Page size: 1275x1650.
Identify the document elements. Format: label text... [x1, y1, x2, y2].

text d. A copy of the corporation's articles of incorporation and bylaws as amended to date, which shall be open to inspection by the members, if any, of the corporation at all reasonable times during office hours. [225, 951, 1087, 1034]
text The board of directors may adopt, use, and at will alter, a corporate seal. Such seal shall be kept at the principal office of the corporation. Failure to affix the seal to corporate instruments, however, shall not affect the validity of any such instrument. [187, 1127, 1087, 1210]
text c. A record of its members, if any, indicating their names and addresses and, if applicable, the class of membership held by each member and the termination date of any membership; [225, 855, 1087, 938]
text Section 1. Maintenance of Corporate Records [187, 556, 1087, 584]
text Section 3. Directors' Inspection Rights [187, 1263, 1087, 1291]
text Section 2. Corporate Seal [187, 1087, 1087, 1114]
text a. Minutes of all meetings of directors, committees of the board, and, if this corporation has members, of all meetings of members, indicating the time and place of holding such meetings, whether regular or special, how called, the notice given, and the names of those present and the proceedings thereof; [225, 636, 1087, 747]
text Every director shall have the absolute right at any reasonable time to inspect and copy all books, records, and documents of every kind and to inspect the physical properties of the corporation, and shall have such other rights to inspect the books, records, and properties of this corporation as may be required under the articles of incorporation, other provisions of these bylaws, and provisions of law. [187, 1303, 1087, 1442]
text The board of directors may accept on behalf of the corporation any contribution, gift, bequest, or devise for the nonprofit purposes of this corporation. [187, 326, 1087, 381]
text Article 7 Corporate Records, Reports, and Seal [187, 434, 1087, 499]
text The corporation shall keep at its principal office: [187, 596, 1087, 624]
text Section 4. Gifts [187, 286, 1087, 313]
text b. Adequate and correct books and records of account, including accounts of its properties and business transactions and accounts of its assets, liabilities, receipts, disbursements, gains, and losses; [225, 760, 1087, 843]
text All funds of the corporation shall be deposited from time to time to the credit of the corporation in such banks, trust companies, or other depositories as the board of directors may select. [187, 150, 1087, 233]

◆ Instructions for the task ◆
Reproduce the listing above line for line, with no changes.

◆ Full output ◆
Page size: 1275x1650.
Identify the document elements. Format: label text... [x1, y1, x2, y2].

text d. A copy of the corporation's articles of incorporation and bylaws as amended to date, which shall be open to inspection by the members, if any, of the corporation at all reasonable times during office hours. [225, 951, 1087, 1034]
text The board of directors may adopt, use, and at will alter, a corporate seal. Such seal shall be kept at the principal office of the corporation. Failure to affix the seal to corporate instruments, however, shall not affect the validity of any such instrument. [187, 1127, 1087, 1210]
text c. A record of its members, if any, indicating their names and addresses and, if applicable, the class of membership held by each member and the termination date of any membership; [225, 855, 1087, 938]
text Section 1. Maintenance of Corporate Records [187, 556, 1087, 584]
text Section 3. Directors' Inspection Rights [187, 1263, 1087, 1291]
text Section 2. Corporate Seal [187, 1087, 1087, 1114]
text a. Minutes of all meetings of directors, committees of the board, and, if this corporation has members, of all meetings of members, indicating the time and place of holding such meetings, whether regular or special, how called, the notice given, and the names of those present and the proceedings thereof; [225, 636, 1087, 747]
text Every director shall have the absolute right at any reasonable time to inspect and copy all books, records, and documents of every kind and to inspect the physical properties of the corporation, and shall have such other rights to inspect the books, records, and properties of this corporation as may be required under the articles of incorporation, other provisions of these bylaws, and provisions of law. [187, 1303, 1087, 1442]
text The board of directors may accept on behalf of the corporation any contribution, gift, bequest, or devise for the nonprofit purposes of this corporation. [187, 326, 1087, 381]
text Article 7 Corporate Records, Reports, and Seal [187, 434, 1087, 499]
text The corporation shall keep at its principal office: [187, 596, 1087, 624]
text Section 4. Gifts [187, 286, 1087, 313]
text b. Adequate and correct books and records of account, including accounts of its properties and business transactions and accounts of its assets, liabilities, receipts, disbursements, gains, and losses; [225, 760, 1087, 843]
text All funds of the corporation shall be deposited from time to time to the credit of the corporation in such banks, trust companies, or other depositories as the board of directors may select. [187, 150, 1087, 233]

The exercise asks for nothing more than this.